Doctors in Mathlandia
The term tensor decomposition should be explained using a fictitious example. There are two diseases in Mathlandia. Both can - but do not have to - cause three different symptoms, namely fever, headache and nausea. Whether a person experiences one symptom or not is independent of whether the other symptoms occur. The doctors at Mathlandia have a drug for each of the two diseases, which, however, must not be administered together with the other drug and which has no effect on the other disease. Doctors can also tell if a patient has either disease, but not which one. At first glance, the doctors can only randomly administer one of the two drugs and have a 50:50 chance of helping the patient. Fortunately, however, some doctors know about tensors! When examining 400 sick patients, they determine which symptoms are occurring and present the result in a tensor (see Fig. 1).

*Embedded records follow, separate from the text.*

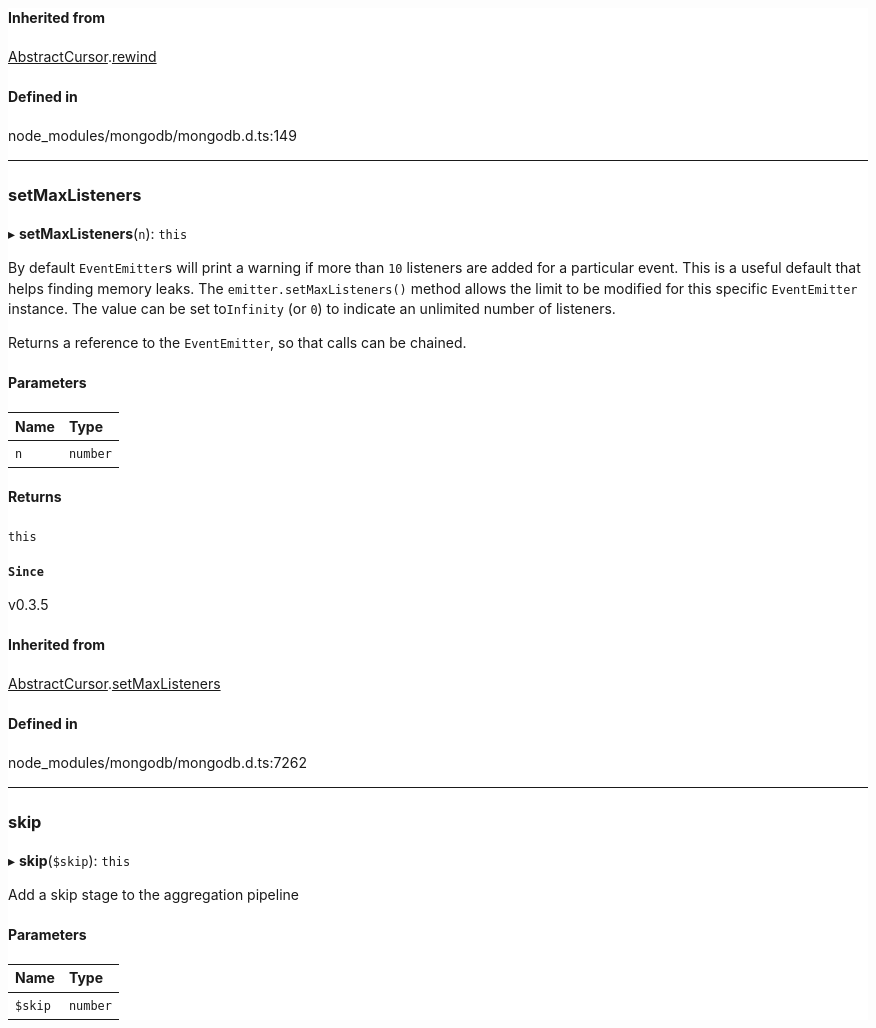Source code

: #### Inherited from

[AbstractCursor](internal_._Z__baseOps_node_modules_mongodb_mongodb_.AbstractCursor.md).[rewind](internal_._Z__baseOps_node_modules_mongodb_mongodb_.AbstractCursor.md#rewind)

#### Defined in

node_modules/mongodb/mongodb.d.ts:149

___

### setMaxListeners

▸ **setMaxListeners**(`n`): `this`

By default `EventEmitter`s will print a warning if more than `10` listeners are
added for a particular event. This is a useful default that helps finding
memory leaks. The `emitter.setMaxListeners()` method allows the limit to be
modified for this specific `EventEmitter` instance. The value can be set to`Infinity` (or `0`) to indicate an unlimited number of listeners.

Returns a reference to the `EventEmitter`, so that calls can be chained.

#### Parameters

| Name | Type |
| :------ | :------ |
| `n` | `number` |

#### Returns

`this`

**`Since`**

v0.3.5

#### Inherited from

[AbstractCursor](internal_._Z__baseOps_node_modules_mongodb_mongodb_.AbstractCursor.md).[setMaxListeners](internal_._Z__baseOps_node_modules_mongodb_mongodb_.AbstractCursor.md#setmaxlisteners)

#### Defined in

node_modules/mongodb/mongodb.d.ts:7262

___

### skip

▸ **skip**(`$skip`): `this`

Add a skip stage to the aggregation pipeline

#### Parameters

| Name | Type |
| :------ | :------ |
| `$skip` | `number` |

In this tensor it is coded, for example, that 39 of the 400 sick patients suffer from nausea and fever without a simultaneous headache. The other entries indicate the number of other combinations of symptoms accordingly. Now, can this tensor help doctors prescribe the appropriate remedy if they know a patient's specific symptoms? What if you don't know the symptoms? Surprisingly, the answer is yes in both cases.
Suppose the patients all had the same disease. Then there would be a probability of developing a fever that is independent of the other symptoms. The probability of a combination of symptoms is only the product of the individual probabilities. A tensor with this multiplicative structure is called a tensor of rank 1. Since this is not the case in our example, there must be two diseases. Doctors try to decompose the tensor and write the tensor as the sum of two tensors of rank 1 (see Fig. 2).
Such a decomposition suggests that 300 of the 400 patients suffer from the first disease and only 100 from the second. So when it comes to treating a patient without knowing their symptoms, doctors should guess the first disease, as it is much more common, with a 3: 1 chance. Should a patient be treated who suffers from nausea without headache and without fever, the doctors find 31 such patients in the table, but only 300 * 0.01 = 3 of these suffer from the first disease. Doctors are therefore well advised to prescribe the medicine for the second disease. In addition, the decomposition for each of the two diseases can be read off the probability of the occurrence of a certain symptom. Fever (headache, nausea) occurs in 90 percent (80 percent, 50 percent) of all patients who suffer from the first illness.
The theory behind it
Tensors with non-negative entries that add up to 1 represent common random distributions of several discrete random variables. If the tensor has rank 1, then the distribution is independent. A tensor has rank r if it can be written as the sum of r tensors of rank 1, but not with less. This concept of the rank of a tensor is very important: the rank can be interpreted as the number of states of a hidden random variable that explains the data at hand. In the above example there were three random variables that take two values - namely the symptoms. The rank r = 2 reveals the number of underlying diseases.
In many applications tensors have certain additional properties, for example they are symmetrical or only have non-negative entries. In these situations it is hoped that these properties will be retained in the individual summands of the decomposition. This results in interesting geometric restrictions. Geometry of tensor decompositions and statistics are active research directions at the Max Planck Institute for Mathematics in the Natural Sciences. Methods for the exact decomposition of symmetrical tensors were developed there and the characterization of tensors with a small, non-negative rank was initiated [1,3]. The rank of a specific tensor describes - by means of a deep connection to computer science - the complexity of the matrix multiplication. The currently best lower bound for this is given in .
Two decades ago, Pierre Comon suggested that the rank of a symmetric tensor always corresponds to its symmetric rank. Trying to prove Comon's conjecture has spurred development in the field for many years. In May 2017, however, Yaroslav Shitov managed to provide a counterexample: an 800x800x800 tensor of rank 903, the symmetrical rank of which is higher. Together with Shitov we studied this example and discussed its importance for the geometry of tensors. This breakthrough opens up numerous new research perspectives, which the working group, which is now reinforced by experts for numerical and stochastic aspects (P. Breiding, M. Pfeffer, A. Uschmajew), is pursuing further.